Supported by National Natural Science Foundation of China, No. 81372904, No. 81272971, No. 81272735 and No. 30800518; and Science and Technology Department of Hunan Province, No. 2010CK3013.
Institutional review board statement: The study was reviewed and approved by the XiangYa Hospital Institutional Review Board.
Institutional animal care and use committee statement: All procedures involving animals were reviewed and approved by the Institutional Animal Care and Use Committee of the XiangYa Hospital.
Conflict-of-interest statement: No conflict of interest exists.
Open-Access: This article is an open-access article which was selected by an in-house editor and fully peer-reviewed by external reviewers. It is distributed in accordance with the Creative Commons Attribution Non Commercial (CC BY-NC 4.0) license, which permits others to distribute, remix, adapt, build upon this work non-commercially, and license their derivative works on different terms, provided the original work is properly cited and the use is non-commercial. See: http://creativecommons.org/licenses/by-nc/4.0/
Correspondence to: Yong-Heng Chen, MD, PhD, Key Laboratory of Cancer Proteomics of Chinese Ministry of Health, XiangYa Hospital, Central South University, No. 87 Xiangya Road, Changsha 410008, Hunan Province, China. yonghenc@163.com
Telephone: +86-731-84327608 Fax: +86-731-84327608
Received: December 2, 2015
Peer-review started: December 4, 2015
First decision: December 21, 2015
Revised: April 6, 2016
Accepted: April 20, 2016
Article in press: April 20, 2016
Published online: June 21, 2016
Abstract

AIM: To develop a potent and safe gene therapy for esophageal cancer.
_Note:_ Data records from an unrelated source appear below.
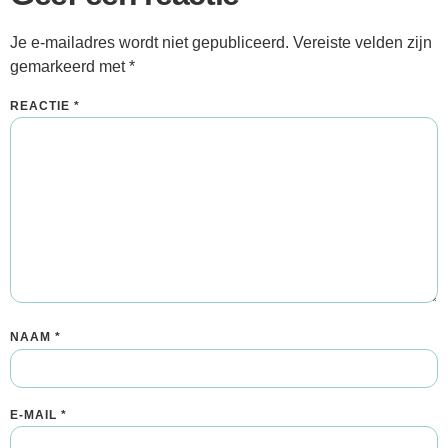
Je e-mailadres wordt niet gepubliceerd.
Vereiste velden zijn
gemarkeerd met
*
REACTIE
*
NAAM
*
E-MAIL
*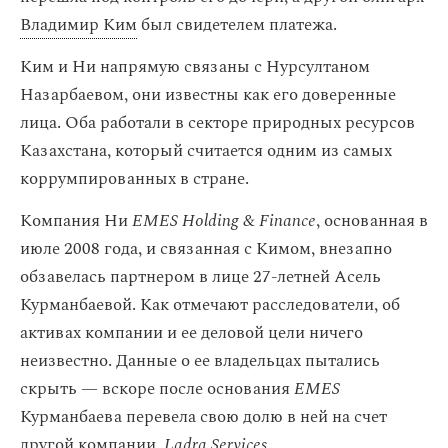
Владимир Ким
был свидетелем платежа.
Ким и Ни напрямую связаны с Нурсултаном
Назарбаевом, они известны как его доверенные
лица. Оба работали в секторе природных ресурсов
Казахстана, который считается одним из самых
коррумпированных в стране.
Компания Ни
EMES Holding & Finance
, основанная в
июле 2008 года, и связанная с Кимом, внезапно
обзавелась партнером в лице 27-летней Асель
Курманбаевой. Как отмечают расследователи, об
активах компании и ее деловой цели ничего
неизвестно. Данные о ее владельцах пытались
скрыть — вскоре после основания
EMES
Курманбаева перевела свою долю в ней на счет
другой компании,
Ladra Services.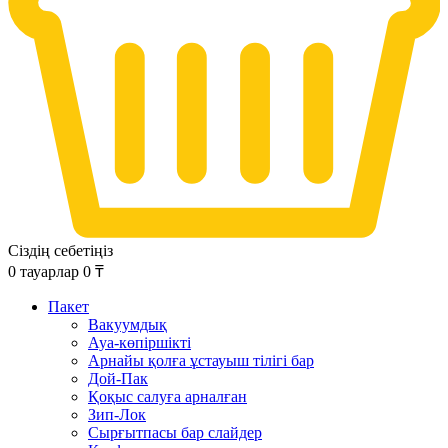
Сіздің себетіңіз
0
тауарлар
0
₸
Пакет
Вакуумдық
Ауа-көпіршікті
Арнайы қолға ұстауыш тілігі бар
Дой-Пак
Қоқыс салуға арналған
Зип-Лок
Сырғытпасы бар слайдер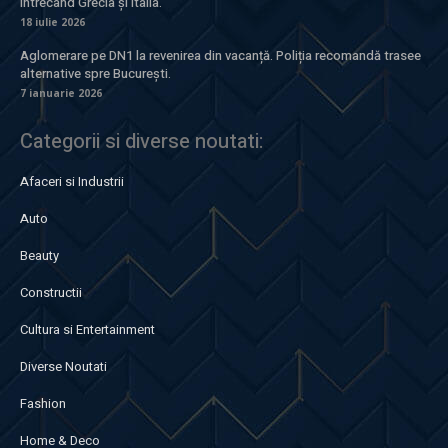
întrecând Grecia și Italia.
18 iulie 2026
Aglomerare pe DN1 la revenirea din vacanță. Poliția recomandă trasee
alternative spre București.
7 ianuarie 2026
Categorii si diverse noutati:
Afaceri si Industrii
Auto
Beauty
Constructii
Cultura si Entertainment
Diverse Noutati
Fashion
Home & Deco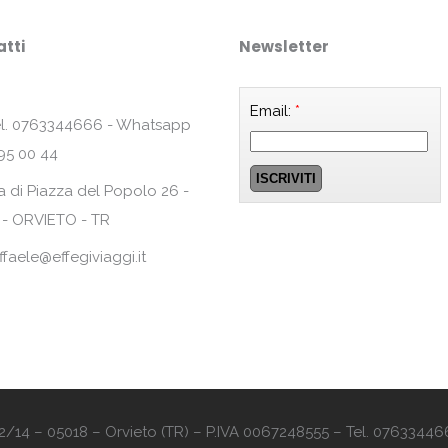
tti
Newsletter
Email:
*
l. 0763344666 - Whatsapp
95 00 44
a di Piazza del Popolo 26 -
 - ORVIETO - TR
ffaele@effegiviaggi.it
o 12/14 – 05018 – Orvieto (TR) – P.IVA 0067248555 – Tel. 07633446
METHODS: An expression vector carrying fusion suicide gene (yCDglyTK) and shRNA against vascular endothelial growth factor (VEGF) was constructed and delivered into EC9706 esophageal cancer cells by calcium phosphate nanoparticles (CPNP). To achieve tumor selectivity, expression of the fusion suicide gene was driven by a tumor-specific human telomerase reverse transcriptase (hTERT) promoter. The biologic properties and therapeutic efficiency of the vector, in the presence of prodrug 5-fluorocytosine (5-FC), were evaluated in vitro and in vivo.
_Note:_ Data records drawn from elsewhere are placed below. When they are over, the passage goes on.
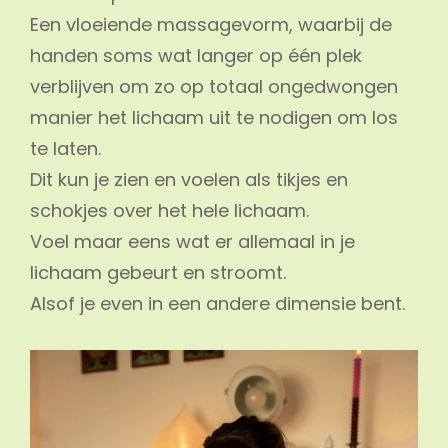
Een vloeiende massagevorm, waarbij de
handen soms wat langer op één plek
verblijven om zo op totaal ongedwongen
manier het lichaam uit te nodigen om los
te laten.
Dit kun je zien en voelen als tikjes en
schokjes over het hele lichaam.
Voel maar eens wat er allemaal in je
lichaam gebeurt en stroomt.
Alsof je even in een andere dimensie bent.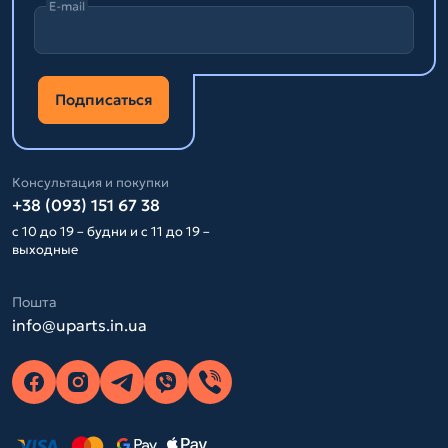
E-mail
Подписаться
Консультация и покупки
+38 (093) 151 67 38
с 10 до 19 – будни и с 11 до 19 –
выходные
Пошта
info@uparts.in.ua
RESULTS: Both in vitro and in vivo testing showed that the expression vector was efficiently introduced by CPNP into tumor cells, leading to cellular expression of yCDglyTK and decreased VEGF level. With exposure to 5-FC, it exhibited strong anti-tumor effects against esophageal cancer. Combination of VEGF shRNA with the fusion suicide gene demonstrated strong anti-tumor activity.

CONCLUSION: The shVEGF-hTERT-yCDglyTK/5-FC system provided a novel approach for esophageal cancer-targeted gene therapy.
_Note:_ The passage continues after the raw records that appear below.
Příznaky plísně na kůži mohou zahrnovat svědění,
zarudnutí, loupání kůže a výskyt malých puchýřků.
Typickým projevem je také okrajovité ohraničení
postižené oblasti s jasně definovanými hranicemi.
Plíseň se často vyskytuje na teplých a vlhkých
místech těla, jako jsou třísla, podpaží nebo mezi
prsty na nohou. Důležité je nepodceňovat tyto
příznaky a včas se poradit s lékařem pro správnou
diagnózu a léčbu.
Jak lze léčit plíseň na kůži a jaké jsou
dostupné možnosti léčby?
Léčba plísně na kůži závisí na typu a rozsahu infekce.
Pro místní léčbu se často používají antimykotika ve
Keywords: Esophageal cancer, Suicide gene, RNA interference, Vascular endothelial growth factor, Nanoparticles

Core tip: Esophageal cancer is a highly aggressive neoplasm with poor prognosis and low survival rates. In this study, an expression vector carrying a fusion suicide gene (yCDglyTK) and shRNA against vascular endothelial growth factor (VEGF) was constructed and delivered into EC9706 esophageal cancer cells by calcium phosphate nanoparticles (CPNP). To achieve tumor selectivity, the expression of the fusion suicide gene was driven by a tumor-specific human telomerase reverse transcriptase promoter. Our results showed that the novel expression vector was efficiently introduced into EC9706 cells by CPNP, leading to cellular expression of yCDglyTK and decreased VEGF level. With exposure to 5-fluorocytosine, it exhibited strong anti-tumor effects against esophageal cancer both in vitro and in vivo. Combination of VEGF shRNA with the fusion suicide gene demonstrated strong anti-cancer effects. Our study provides a novel approach for esophageal cancer-targeted gene therapy.